Oh and of course, Hindi writes numbers differently to us, so no use asking someone to write down the price. 

My conclusion: I shall have to learn these in chunks. If anyone can see any way to help grasp these I'd really appreciate it. Candy, any hints from your experiences here? I'm thinking about learning 21, 31, 41, 51 etc together, what do you think?


  1. That is not easy. I have a brain that is a heatseeking missile for patterns. One thing you can see in your numbers is that the number for 29, 39, is 30-1, and 40-1. See, it is "un-..." each time. That might help. It might help to block your numbers as 30-39 instead of 31-40? But then the number 59 is so related to 60. unsath=59, and 60=sath.

    I would find a children's book if you can. I tried to look for some counting games online but couldn't find something. But I bet there is something out there. It's difficult to see the logic in the numbers...but it's there in some patterns.,,I suggest making visual patterns that you can memorize.

  2. I've contacted a ex work colleague whose family origins are Indian to see if she knows any children's games or rhymes. I'll try lying them out differently. Tx.

  3. Good God! Wish I could help you Sheila.

  4. I'm finding it really hard to read numbers as the separating commas are used differently e.g. 1 crore (10m) becomes 1,00,00,000

    Look out for the Akbar and Birbal books if you want to learn to read the script - they are kids books written in Hindi and other Indian languages, the pictures help the understanding and my daughter assures me they are funny

  5. I myself have no idea, Sheila, but your tackling this stuff makes my job look easy down here south of the Tropic of Cancer.
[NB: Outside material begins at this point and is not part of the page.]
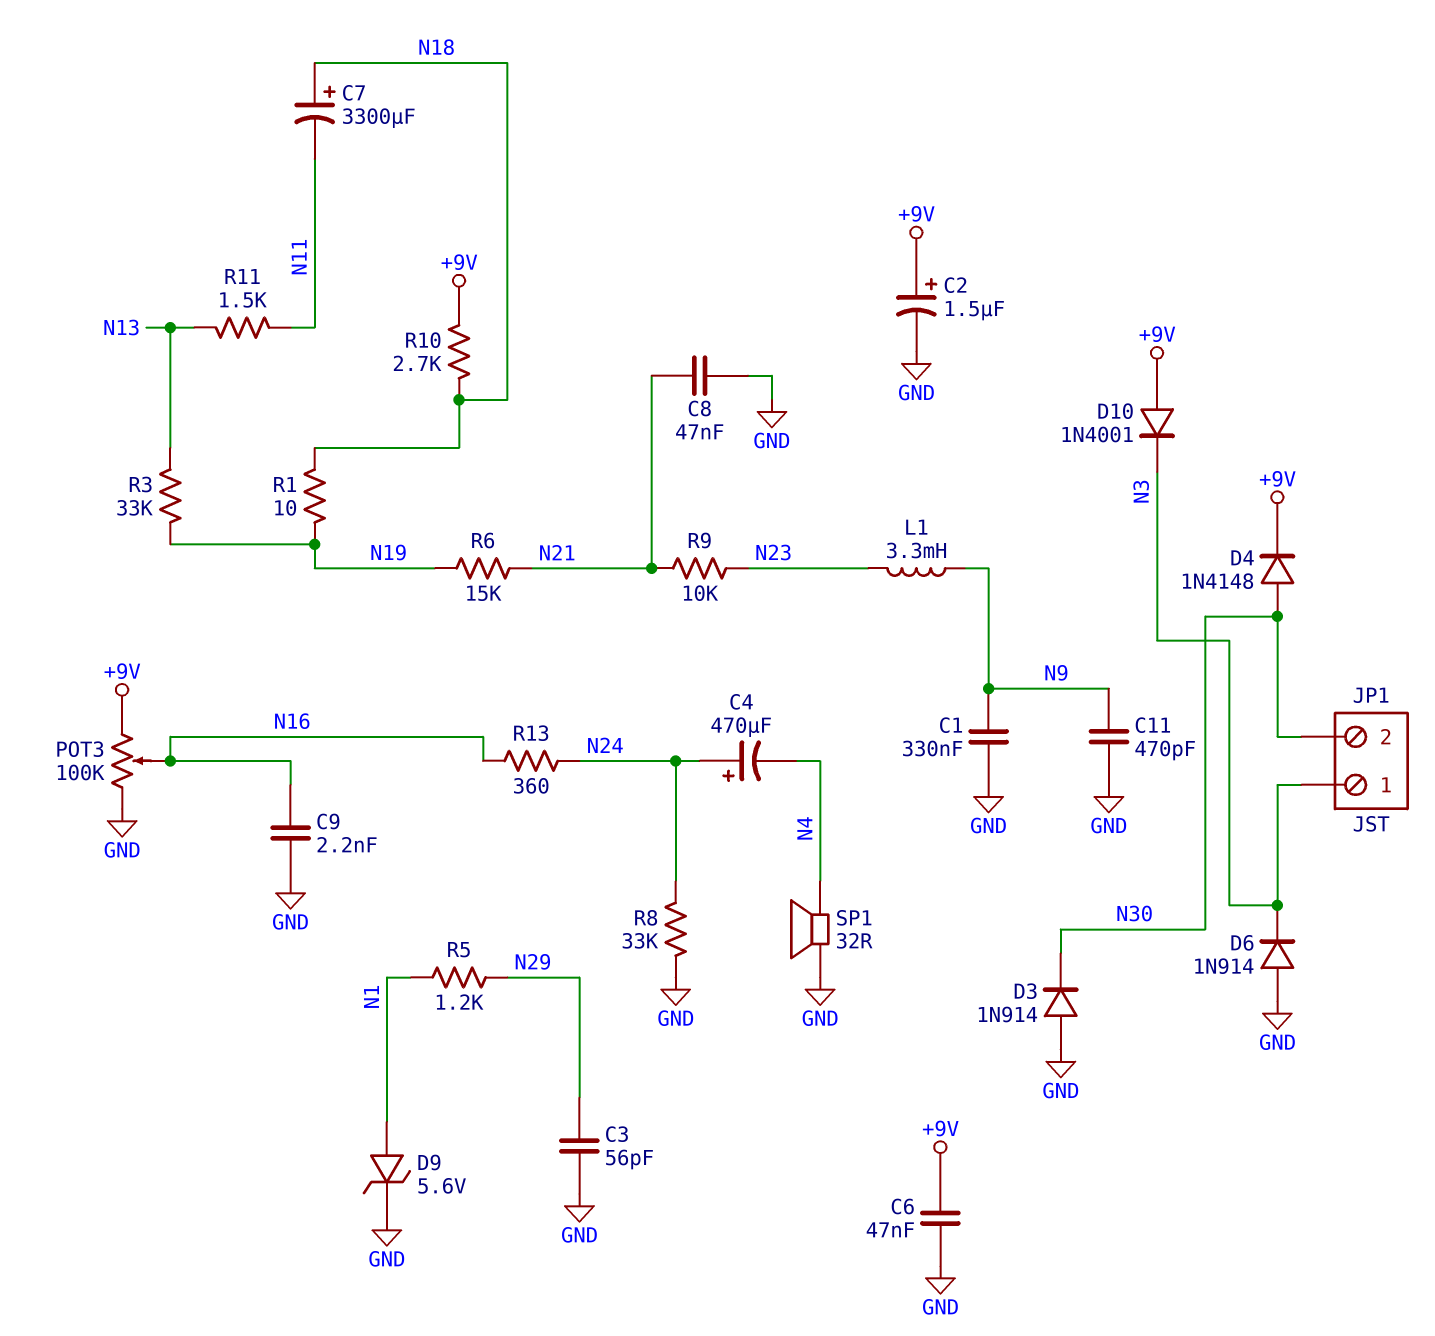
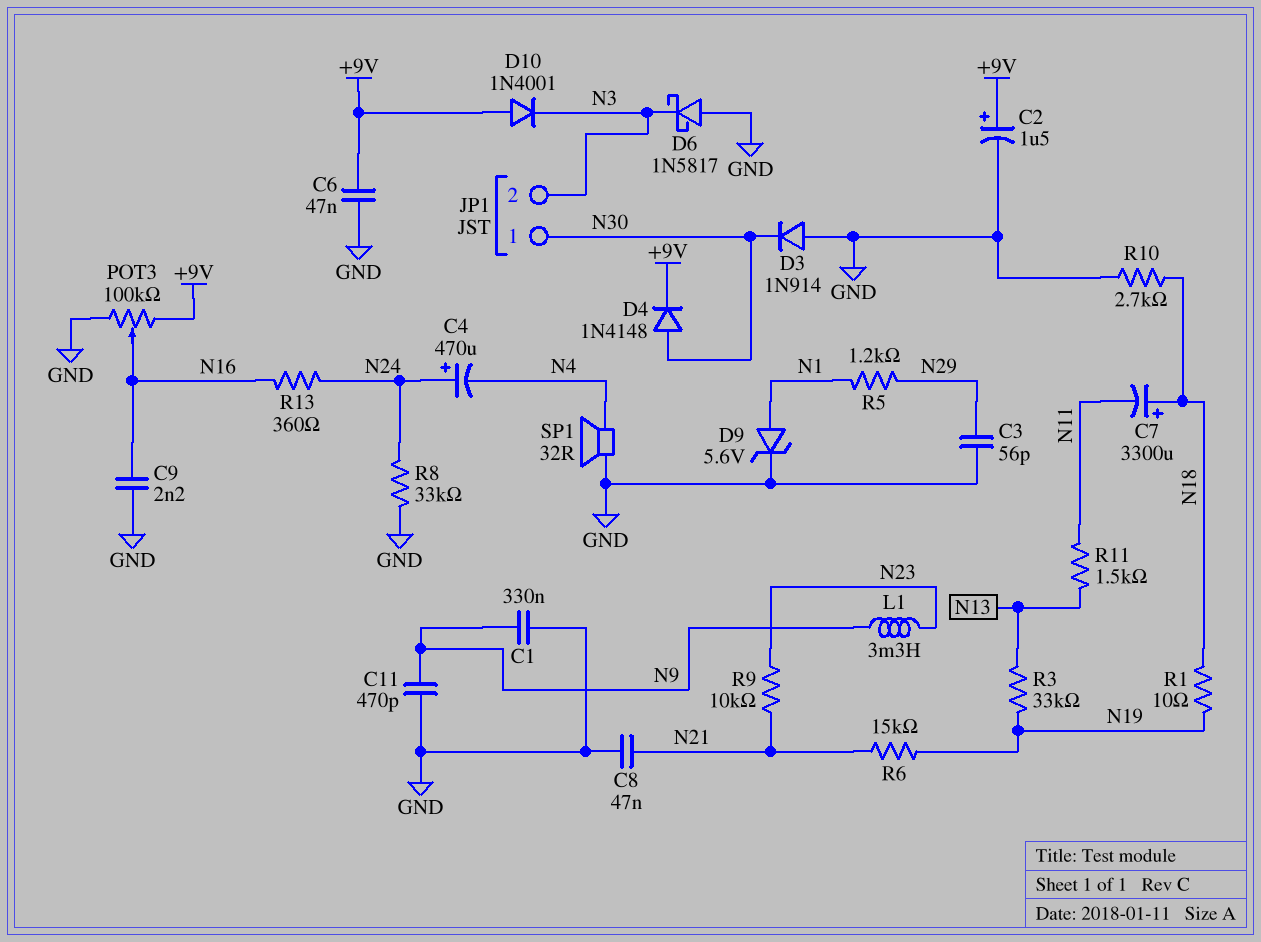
D6: diode 1N914 (A GND, K N3) -> schottky 1N5817 (A GND, K N3)
JP1 pin 1: N3 -> N30
JP1 pin 2: N30 -> N3
R10: 2.7k (+9V, N18) -> 2.7k (GND, N18)

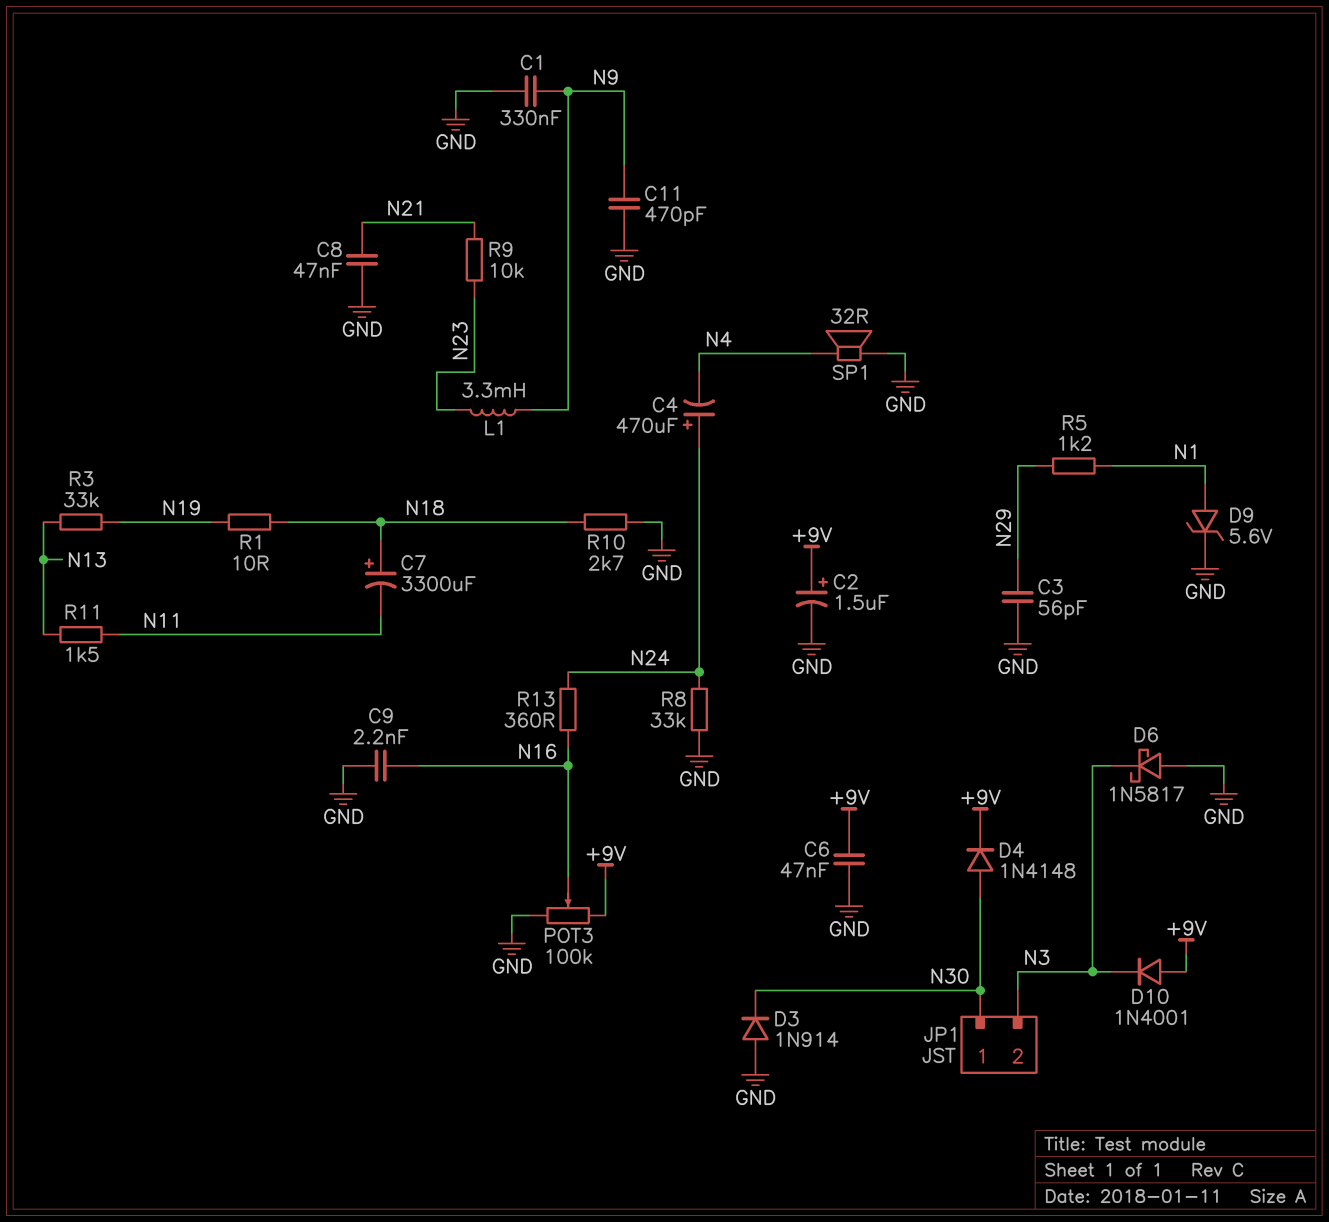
R6: 15k (N19, N21) -> none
  6. Oh Steve, I admire what you've done, all you've been through, survived and then packing it all up and heading off. Marvelleous! We are two intrepid explorers of life! I always thought language learning was daunting, probably because it was so terrible at school. But having had the best reason there is to try my hand at French I felt inspired for another one. So in for a penny, in for a pound. It will be interesting to see how far I can get over the next couple of weeks, then onto Oriya!

    If you are interested in reading more about my language learning how about voting in my poll? It is on the left hand side of this blog, just click the + sign, or enter a new topic. You knwo how to click don't you Steve?

  7. Excellent idea Shelia to find a family friend with children. HOW do they memorize these numbers! Just checking in hope your plans are going well!!!

    I love following your adventure Shelia!